A FIRM which designed the R&A World Golf Museum in St Andrews, the Silverstone racetrack museum and the Olympic Museum in Switzerland will design the county city’s new £18-million museum and art gallery.

Herefordshire Council, which is overseeing the Hereford project, says Cheshire-based Mather & Co “has extensive experience in museum and visitor attractions”, and will work with it “to create an engaging and innovative visitor experience”.

The redeveloped grade II-listed library and museum in Broad Street will get new exhibition spaces, better visitor facilities, improved accessibility, and a new rooftop café and viewing area.

Mather & Co has nearly 30 years’ experience in designing cultural attractions, and the renovated facility will provide a permanent home for the Herefordshire Hoard of Viking treasure unearthed in 2015.

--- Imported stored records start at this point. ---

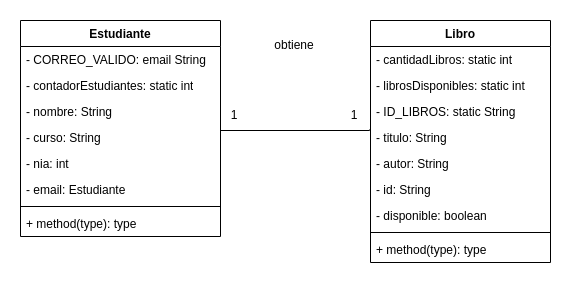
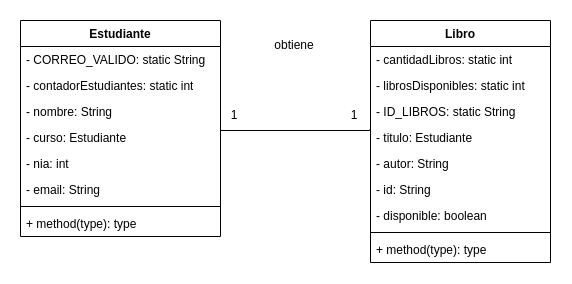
  <mxCell id="0" />
  <mxCell id="1" parent="0" />
  <mxCell id="2" value="Estudiante" style="swimlane;fontStyle=1;align=center;verticalAlign=top;childLayout=stackLayout;horizontal=1;startSize=26;horizontalStack=0;resizeParent=1;resizeParentMax=0;resizeLast=0;collapsible=1;marginBottom=0;whiteSpace=wrap;html=1;" vertex="1" parent="1"><mxGeometry x="20" y="20" width="200" height="216" as="geometry" /></mxCell>
- <mxCell id="3" value="- CORREO_VALIDO: email String" style="text;strokeColor=none;fillColor=none;align=left;verticalAlign=top;spacingLeft=4;spacingRight=4;overflow=hidden;rotatable=0;points=[[0,0.5],[1,0.5]];portConstraint=eastwest;whiteSpace=wrap;html=1;" vertex="1" parent="2"><mxGeometry y="26" width="200" height="26" as="geometry" /></mxCell>
+ <mxCell id="3" value="- CORREO_VALIDO: static String" style="text;strokeColor=none;fillColor=none;align=left;verticalAlign=top;spacingLeft=4;spacingRight=4;overflow=hidden;rotatable=0;points=[[0,0.5],[1,0.5]];portConstraint=eastwest;whiteSpace=wrap;html=1;" vertex="1" parent="2"><mxGeometry y="26" width="200" height="26" as="geometry" /></mxCell>
  <mxCell id="4" value="- contadorEstudiantes: static int" style="text;strokeColor=none;fillColor=none;align=left;verticalAlign=top;spacingLeft=4;spacingRight=4;overflow=hidden;rotatable=0;points=[[0,0.5],[1,0.5]];portConstraint=eastwest;whiteSpace=wrap;html=1;" vertex="1" parent="2"><mxGeometry y="52" width="200" height="26" as="geometry" /></mxCell>
  <mxCell id="5" value="- nombre: String" style="text;strokeColor=none;fillColor=none;align=left;verticalAlign=top;spacingLeft=4;spacingRight=4;overflow=hidden;rotatable=0;points=[[0,0.5],[1,0.5]];portConstraint=eastwest;whiteSpace=wrap;html=1;" vertex="1" parent="2"><mxGeometry y="78" width="200" height="26" as="geometry" /></mxCell>
- <mxCell id="6" value="- curso: String" style="text;strokeColor=none;fillColor=none;align=left;verticalAlign=top;spacingLeft=4;spacingRight=4;overflow=hidden;rotatable=0;points=[[0,0.5],[1,0.5]];portConstraint=eastwest;whiteSpace=wrap;html=1;" vertex="1" parent="2"><mxGeometry y="104" width="200" height="26" as="geometry" /></mxCell>
+ <mxCell id="6" value="- curso: Estudiante" style="text;strokeColor=none;fillColor=none;align=left;verticalAlign=top;spacingLeft=4;spacingRight=4;overflow=hidden;rotatable=0;points=[[0,0.5],[1,0.5]];portConstraint=eastwest;whiteSpace=wrap;html=1;" vertex="1" parent="2"><mxGeometry y="104" width="200" height="26" as="geometry" /></mxCell>
  <mxCell id="7" value="- nia: int" style="text;strokeColor=none;fillColor=none;align=left;verticalAlign=top;spacingLeft=4;spacingRight=4;overflow=hidden;rotatable=0;points=[[0,0.5],[1,0.5]];portConstraint=eastwest;whiteSpace=wrap;html=1;" vertex="1" parent="2"><mxGeometry y="130" width="200" height="26" as="geometry" /></mxCell>
- <mxCell id="8" value="- email: Estudiante" style="text;strokeColor=none;fillColor=none;align=left;verticalAlign=top;spacingLeft=4;spacingRight=4;overflow=hidden;rotatable=0;points=[[0,0.5],[1,0.5]];portConstraint=eastwest;whiteSpace=wrap;html=1;" vertex="1" parent="2"><mxGeometry y="156" width="200" height="26" as="geometry" /></mxCell>
+ <mxCell id="8" value="- email: String" style="text;strokeColor=none;fillColor=none;align=left;verticalAlign=top;spacingLeft=4;spacingRight=4;overflow=hidden;rotatable=0;points=[[0,0.5],[1,0.5]];portConstraint=eastwest;whiteSpace=wrap;html=1;" vertex="1" parent="2"><mxGeometry y="156" width="200" height="26" as="geometry" /></mxCell>
  <mxCell id="9" value="" style="line;strokeWidth=1;fillColor=none;align=left;verticalAlign=middle;spacingTop=-1;spacingLeft=3;spacingRight=3;rotatable=0;labelPosition=right;points=[];portConstraint=eastwest;strokeColor=inherit;" vertex="1" parent="2"><mxGeometry y="182" width="200" height="8" as="geometry" /></mxCell>
  <mxCell id="10" value="+ method(type): type" style="text;strokeColor=none;fillColor=none;align=left;verticalAlign=top;spacingLeft=4;spacingRight=4;overflow=hidden;rotatable=0;points=[[0,0.5],[1,0.5]];portConstraint=eastwest;whiteSpace=wrap;html=1;" vertex="1" parent="2"><mxGeometry y="190" width="200" height="26" as="geometry" /></mxCell>
  <mxCell id="11" value="Libro" style="swimlane;fontStyle=1;align=center;verticalAlign=top;childLayout=stackLayout;horizontal=1;startSize=26;horizontalStack=0;resizeParent=1;resizeParentMax=0;resizeLast=0;collapsible=1;marginBottom=0;whiteSpace=wrap;html=1;" vertex="1" parent="1"><mxGeometry x="370" y="20" width="180" height="242" as="geometry" /></mxCell>
  <mxCell id="12" value="- cantidadLibros: static int" style="text;strokeColor=none;fillColor=none;align=left;verticalAlign=top;spacingLeft=4;spacingRight=4;overflow=hidden;rotatable=0;points=[[0,0.5],[1,0.5]];portConstraint=eastwest;whiteSpace=wrap;html=1;" vertex="1" parent="11"><mxGeometry y="26" width="180" height="26" as="geometry" /></mxCell>
  <mxCell id="13" value="- librosDisponibles: static int" style="text;strokeColor=none;fillColor=none;align=left;verticalAlign=top;spacingLeft=4;spacingRight=4;overflow=hidden;rotatable=0;points=[[0,0.5],[1,0.5]];portConstraint=eastwest;whiteSpace=wrap;html=1;" vertex="1" parent="11"><mxGeometry y="52" width="180" height="26" as="geometry" /></mxCell>
  <mxCell id="14" value="- ID_LIBROS: static String" style="text;strokeColor=none;fillColor=none;align=left;verticalAlign=top;spacingLeft=4;spacingRight=4;overflow=hidden;rotatable=0;points=[[0,0.5],[1,0.5]];portConstraint=eastwest;whiteSpace=wrap;html=1;" vertex="1" parent="11"><mxGeometry y="78" width="180" height="26" as="geometry" /></mxCell>
- <mxCell id="15" value="- titulo: String" style="text;strokeColor=none;fillColor=none;align=left;verticalAlign=top;spacingLeft=4;spacingRight=4;overflow=hidden;rotatable=0;points=[[0,0.5],[1,0.5]];portConstraint=eastwest;whiteSpace=wrap;html=1;" vertex="1" parent="11"><mxGeometry y="104" width="180" height="26" as="geometry" /></mxCell>
+ <mxCell id="15" value="- titulo: Estudiante" style="text;strokeColor=none;fillColor=none;align=left;verticalAlign=top;spacingLeft=4;spacingRight=4;overflow=hidden;rotatable=0;points=[[0,0.5],[1,0.5]];portConstraint=eastwest;whiteSpace=wrap;html=1;" vertex="1" parent="11"><mxGeometry y="104" width="180" height="26" as="geometry" /></mxCell>
  <mxCell id="16" value="- autor: String" style="text;strokeColor=none;fillColor=none;align=left;verticalAlign=top;spacingLeft=4;spacingRight=4;overflow=hidden;rotatable=0;points=[[0,0.5],[1,0.5]];portConstraint=eastwest;whiteSpace=wrap;html=1;" vertex="1" parent="11"><mxGeometry y="130" width="180" height="26" as="geometry" /></mxCell>
  <mxCell id="17" value="- id: String" style="text;strokeColor=none;fillColor=none;align=left;verticalAlign=top;spacingLeft=4;spacingRight=4;overflow=hidden;rotatable=0;points=[[0,0.5],[1,0.5]];portConstraint=eastwest;whiteSpace=wrap;html=1;" vertex="1" parent="11"><mxGeometry y="156" width="180" height="26" as="geometry" /></mxCell>
  <mxCell id="18" value="- disponible: boolean" style="text;strokeColor=none;fillColor=none;align=left;verticalAlign=top;spacingLeft=4;spacingRight=4;overflow=hidden;rotatable=0;points=[[0,0.5],[1,0.5]];portConstraint=eastwest;whiteSpace=wrap;html=1;" vertex="1" parent="11"><mxGeometry y="182" width="180" height="26" as="geometry" /></mxCell>
  <mxCell id="19" value="" style="line;strokeWidth=1;fillColor=none;align=left;verticalAlign=middle;spacingTop=-1;spacingLeft=3;spacingRight=3;rotatable=0;labelPosition=right;points=[];portConstraint=eastwest;strokeColor=inherit;" vertex="1" parent="11"><mxGeometry y="208" width="180" height="8" as="geometry" /></mxCell>
  <mxCell id="20" value="+ method(type): type" style="text;strokeColor=none;fillColor=none;align=left;verticalAlign=top;spacingLeft=4;spacingRight=4;overflow=hidden;rotatable=0;points=[[0,0.5],[1,0.5]];portConstraint=eastwest;whiteSpace=wrap;html=1;" vertex="1" parent="11"><mxGeometry y="216" width="180" height="26" as="geometry" /></mxCell>
  <mxCell id="21" value="" style="endArrow=none;html=1;edgeStyle=orthogonalEdgeStyle;rounded=0;exitX=1;exitY=0.5;exitDx=0;exitDy=0;" edge="1" parent="1" source="6"><mxGeometry relative="1" as="geometry"><mxPoint x="160" y="170" as="sourcePoint" /><mxPoint x="370" y="128" as="targetPoint" /><Array as="points"><mxPoint x="220" y="130" /><mxPoint x="369" y="130" /></Array></mxGeometry></mxCell>
  <mxCell id="22" value="obtiene" style="text;html=1;align=center;verticalAlign=middle;whiteSpace=wrap;rounded=0;" vertex="1" parent="1"><mxGeometry x="264" y="30" width="60" height="30" as="geometry" /></mxCell>
  <mxCell id="23" value="1" style="text;html=1;align=center;verticalAlign=middle;whiteSpace=wrap;rounded=0;" vertex="1" parent="1"><mxGeometry x="204" y="100" width="60" height="30" as="geometry" /></mxCell>
  <mxCell id="24" value="1" style="text;html=1;align=center;verticalAlign=middle;whiteSpace=wrap;rounded=0;" vertex="1" parent="1"><mxGeometry x="324" y="100" width="60" height="30" as="geometry" /></mxCell>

Council cabinet member for community services and assets, Coun Harry Bramer (Conservative, Penyard), said Mather & Co’s “exceptional track record in designing immersive and thought-provoking museums will help us create a truly unique and captivating experience for our visitors”.

“Together, we look forward to crafting a space that celebrates Herefordshire’s heritage, arts and culture and inspire generations to come,” added the former Ross town mayor.

Content manager Leanne Clydesdale said: “The unique heritage and history of the region will be brought out through a closer co-development with audiences, working with stories and collections to create a strong sense of pride and ownership.”

The Broad Street work is part-funded by the Government’s Stronger Towns package and the National Lottery Heritage Fund.

The project also aims to achieve certification for its energy efficiency.

Herefordshire Hoard
A selection of items from the Herefordshire Hoard (Herefordshire CC)

The ‘Herefordshire Hoard’ is one of the most significant early medieval treasures discovered in Britain. which will go on display when the museum reopens in 2025.

Recently loaned to York’s Jorvik Viking Centre, it was discovered near Leominster by two detectorists who later served jail terms for trying to illegally sell items.

The hoard includes a gold arm bangle with beast head clasp, a pendant made from a sphere of rock crystal mounted in gold, a gold octagonal ring with black inlay and 29 rare coins mostly of Alfred the Great of Wessex and Ceolwulf II of Mercia.

It is thought to have been buried around 878, perhaps as part of a high-status Viking hoard.